Helpful Fitness Apps
If you prefer guided routines, these apps can help:
- Fitify – Offers 10–30 minute workouts with personalized plans
- Workout Women – Quick, under-10-minute workouts tailored to your needs
- Stretch Exercise – Focuses on flexibility, posture, and pain relief
3. Stay Active—Even While Sitting

Even if you can’t leave your desk, you can still keep your body engaged.
Easy Seated Exercises
- Wrist stretches to reduce the risk of carpal tunnel
- Shoulder rolls and neck stretches
- Stretching your legs under your desk
You can also follow quick guided routines during your workday, making it easy for teams to stay active without disrupting productivity.

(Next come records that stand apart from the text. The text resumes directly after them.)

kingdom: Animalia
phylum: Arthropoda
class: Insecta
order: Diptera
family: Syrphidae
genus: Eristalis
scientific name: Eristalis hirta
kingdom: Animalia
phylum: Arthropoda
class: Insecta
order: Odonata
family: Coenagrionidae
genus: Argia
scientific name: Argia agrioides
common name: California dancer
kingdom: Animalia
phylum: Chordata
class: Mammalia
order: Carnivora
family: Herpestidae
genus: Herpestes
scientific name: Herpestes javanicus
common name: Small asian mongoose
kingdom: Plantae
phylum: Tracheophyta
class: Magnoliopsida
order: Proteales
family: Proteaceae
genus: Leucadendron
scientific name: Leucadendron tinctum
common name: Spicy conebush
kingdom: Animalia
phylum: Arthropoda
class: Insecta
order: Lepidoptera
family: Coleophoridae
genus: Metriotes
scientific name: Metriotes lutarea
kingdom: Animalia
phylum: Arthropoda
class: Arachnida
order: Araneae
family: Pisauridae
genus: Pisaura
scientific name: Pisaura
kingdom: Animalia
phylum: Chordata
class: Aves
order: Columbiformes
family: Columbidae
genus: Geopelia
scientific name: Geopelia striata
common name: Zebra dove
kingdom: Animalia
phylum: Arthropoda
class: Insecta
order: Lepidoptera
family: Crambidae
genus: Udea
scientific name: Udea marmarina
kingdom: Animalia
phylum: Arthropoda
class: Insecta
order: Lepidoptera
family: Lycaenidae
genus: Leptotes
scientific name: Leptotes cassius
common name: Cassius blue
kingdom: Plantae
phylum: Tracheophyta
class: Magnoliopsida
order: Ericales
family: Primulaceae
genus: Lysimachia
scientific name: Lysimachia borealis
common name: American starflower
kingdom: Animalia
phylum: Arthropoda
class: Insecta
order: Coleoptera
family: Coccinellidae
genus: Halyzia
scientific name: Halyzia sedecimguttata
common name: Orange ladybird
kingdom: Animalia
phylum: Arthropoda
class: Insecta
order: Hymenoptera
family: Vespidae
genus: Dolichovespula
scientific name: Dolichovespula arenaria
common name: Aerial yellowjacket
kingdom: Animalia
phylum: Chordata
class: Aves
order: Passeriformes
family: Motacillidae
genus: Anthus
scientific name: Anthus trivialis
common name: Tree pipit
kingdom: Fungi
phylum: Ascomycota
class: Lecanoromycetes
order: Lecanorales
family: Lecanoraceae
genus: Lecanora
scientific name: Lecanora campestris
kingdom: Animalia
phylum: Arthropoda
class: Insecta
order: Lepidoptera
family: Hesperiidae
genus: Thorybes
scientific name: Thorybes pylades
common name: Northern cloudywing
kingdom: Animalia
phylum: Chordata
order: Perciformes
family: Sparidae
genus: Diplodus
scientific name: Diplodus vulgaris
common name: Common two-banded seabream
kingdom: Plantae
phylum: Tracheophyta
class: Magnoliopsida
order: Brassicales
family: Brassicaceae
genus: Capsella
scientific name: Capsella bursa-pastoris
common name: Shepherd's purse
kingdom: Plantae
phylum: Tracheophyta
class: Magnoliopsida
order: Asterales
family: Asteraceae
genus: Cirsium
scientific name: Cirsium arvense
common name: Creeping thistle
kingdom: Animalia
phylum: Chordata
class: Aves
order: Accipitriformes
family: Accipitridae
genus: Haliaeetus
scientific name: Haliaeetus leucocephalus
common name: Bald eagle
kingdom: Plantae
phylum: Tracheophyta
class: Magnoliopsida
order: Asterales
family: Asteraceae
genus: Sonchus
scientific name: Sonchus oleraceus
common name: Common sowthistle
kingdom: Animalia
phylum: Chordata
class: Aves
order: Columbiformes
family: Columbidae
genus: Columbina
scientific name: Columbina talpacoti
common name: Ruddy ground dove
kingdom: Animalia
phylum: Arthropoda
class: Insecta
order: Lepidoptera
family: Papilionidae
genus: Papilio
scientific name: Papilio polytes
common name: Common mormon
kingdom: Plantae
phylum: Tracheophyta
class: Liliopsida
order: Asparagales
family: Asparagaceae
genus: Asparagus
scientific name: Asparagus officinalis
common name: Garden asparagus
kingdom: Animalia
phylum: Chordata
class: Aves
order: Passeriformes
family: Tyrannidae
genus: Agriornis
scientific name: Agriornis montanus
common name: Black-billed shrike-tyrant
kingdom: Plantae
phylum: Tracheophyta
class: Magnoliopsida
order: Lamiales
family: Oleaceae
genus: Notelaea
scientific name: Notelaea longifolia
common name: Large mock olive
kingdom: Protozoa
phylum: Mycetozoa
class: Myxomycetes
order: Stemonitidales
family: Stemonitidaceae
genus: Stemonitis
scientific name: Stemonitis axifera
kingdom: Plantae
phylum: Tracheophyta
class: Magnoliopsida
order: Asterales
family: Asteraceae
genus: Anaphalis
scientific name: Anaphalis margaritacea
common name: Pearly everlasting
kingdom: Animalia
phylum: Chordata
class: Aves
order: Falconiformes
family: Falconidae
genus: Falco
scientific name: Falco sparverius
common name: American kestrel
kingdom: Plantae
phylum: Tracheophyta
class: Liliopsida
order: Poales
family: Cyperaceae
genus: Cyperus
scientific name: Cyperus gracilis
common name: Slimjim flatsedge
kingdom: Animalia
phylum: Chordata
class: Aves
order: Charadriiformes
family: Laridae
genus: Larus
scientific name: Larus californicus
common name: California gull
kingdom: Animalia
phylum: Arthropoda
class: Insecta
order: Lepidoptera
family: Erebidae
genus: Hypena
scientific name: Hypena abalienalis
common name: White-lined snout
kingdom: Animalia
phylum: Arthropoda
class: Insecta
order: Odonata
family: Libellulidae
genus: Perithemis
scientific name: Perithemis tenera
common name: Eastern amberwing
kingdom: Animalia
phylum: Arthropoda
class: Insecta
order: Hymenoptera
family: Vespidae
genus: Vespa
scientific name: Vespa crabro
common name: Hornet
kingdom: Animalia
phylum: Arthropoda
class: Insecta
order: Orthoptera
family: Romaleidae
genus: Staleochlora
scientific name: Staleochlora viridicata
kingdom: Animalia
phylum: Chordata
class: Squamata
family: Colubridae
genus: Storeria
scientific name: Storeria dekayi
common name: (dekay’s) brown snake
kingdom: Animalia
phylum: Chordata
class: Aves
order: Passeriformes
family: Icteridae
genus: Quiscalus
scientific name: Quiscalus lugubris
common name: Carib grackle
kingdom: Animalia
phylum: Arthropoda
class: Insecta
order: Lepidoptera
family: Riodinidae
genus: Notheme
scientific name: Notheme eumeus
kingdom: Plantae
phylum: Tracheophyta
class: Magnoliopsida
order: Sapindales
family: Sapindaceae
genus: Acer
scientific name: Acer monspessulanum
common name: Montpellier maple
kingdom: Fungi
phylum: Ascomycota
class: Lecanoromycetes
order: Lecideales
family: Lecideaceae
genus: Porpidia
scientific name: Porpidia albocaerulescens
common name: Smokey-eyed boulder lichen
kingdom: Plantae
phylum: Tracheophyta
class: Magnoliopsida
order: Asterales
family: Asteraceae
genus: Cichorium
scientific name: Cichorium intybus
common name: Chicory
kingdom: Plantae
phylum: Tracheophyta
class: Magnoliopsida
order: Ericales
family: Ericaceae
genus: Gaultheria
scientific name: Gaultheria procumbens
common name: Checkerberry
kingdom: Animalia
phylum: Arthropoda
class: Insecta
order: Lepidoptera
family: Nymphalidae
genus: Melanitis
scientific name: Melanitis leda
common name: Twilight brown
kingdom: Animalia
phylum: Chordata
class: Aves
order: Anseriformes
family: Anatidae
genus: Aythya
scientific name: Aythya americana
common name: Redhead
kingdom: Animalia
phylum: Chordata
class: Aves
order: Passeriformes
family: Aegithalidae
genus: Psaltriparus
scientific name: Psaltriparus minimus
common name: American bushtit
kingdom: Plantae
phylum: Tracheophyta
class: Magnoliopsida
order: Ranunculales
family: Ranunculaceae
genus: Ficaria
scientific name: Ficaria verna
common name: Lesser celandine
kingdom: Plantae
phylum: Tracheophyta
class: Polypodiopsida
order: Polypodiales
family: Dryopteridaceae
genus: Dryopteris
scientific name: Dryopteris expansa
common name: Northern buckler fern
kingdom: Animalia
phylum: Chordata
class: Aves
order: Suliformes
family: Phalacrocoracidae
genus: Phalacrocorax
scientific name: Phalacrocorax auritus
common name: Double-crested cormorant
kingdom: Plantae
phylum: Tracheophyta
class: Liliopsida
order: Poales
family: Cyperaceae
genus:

Recommended Chair for Movement

If you tend to shift positions frequently, your chair matters.
The Steelcase Gesture Chair is designed for movement, featuring:
- 360-degree adjustable armrests
- Flexible support for different postures
- Durable, ergonomic design
As the exclusive Steelcase dealer serving Southeast Idaho and Western Wyoming, Porter’s Office Products can help you find ergonomic seating solutions that move with you.
Contact Us To Discuss Chair Demo Options
Final Thoughts
Your body is something you rely on every day, so taking care of it at work is essential.
By standing more, moving during breaks, and staying active even while seated, you can reduce discomfort, improve focus, and feel more energized throughout your day.
Creating an active workspace starts with the right habits and the right tools.
FAQs
Why is it important to move while working?
Staying active helps reduce muscle strain, improve circulation, boost energy, and prevent long-term health issues caused by prolonged sitting.
What tools can help me stay active at the office?
Height-adjustable desks, anti-fatigue mats, footrests, and balance boards all support better movement and posture.
What exercises can I do at my desk?
Simple stretches like wrist rolls, shoulder shrugs, neck stretches, and seated leg extensions are effective and easy to incorporate into your routine.
How often should I switch between sitting and standing at work?
A good rule of thumb is to alternate every 30–60 minutes. Many experts recommend a sit-to-stand ratio of about 1:1 or 2:1 (sitting to standing). The key is to avoid staying in one position for too long and to keep your body moving throughout the day.
Do ergonomic office products really make a difference?
Yes! Ergonomic products are designed to support your body’s natural posture and reduce strain. Items like height-adjustable desks, ergonomic chairs, and footrests can help prevent discomfort, improve productivity, and support long-term health, especially when combined with regular movement throughout the day.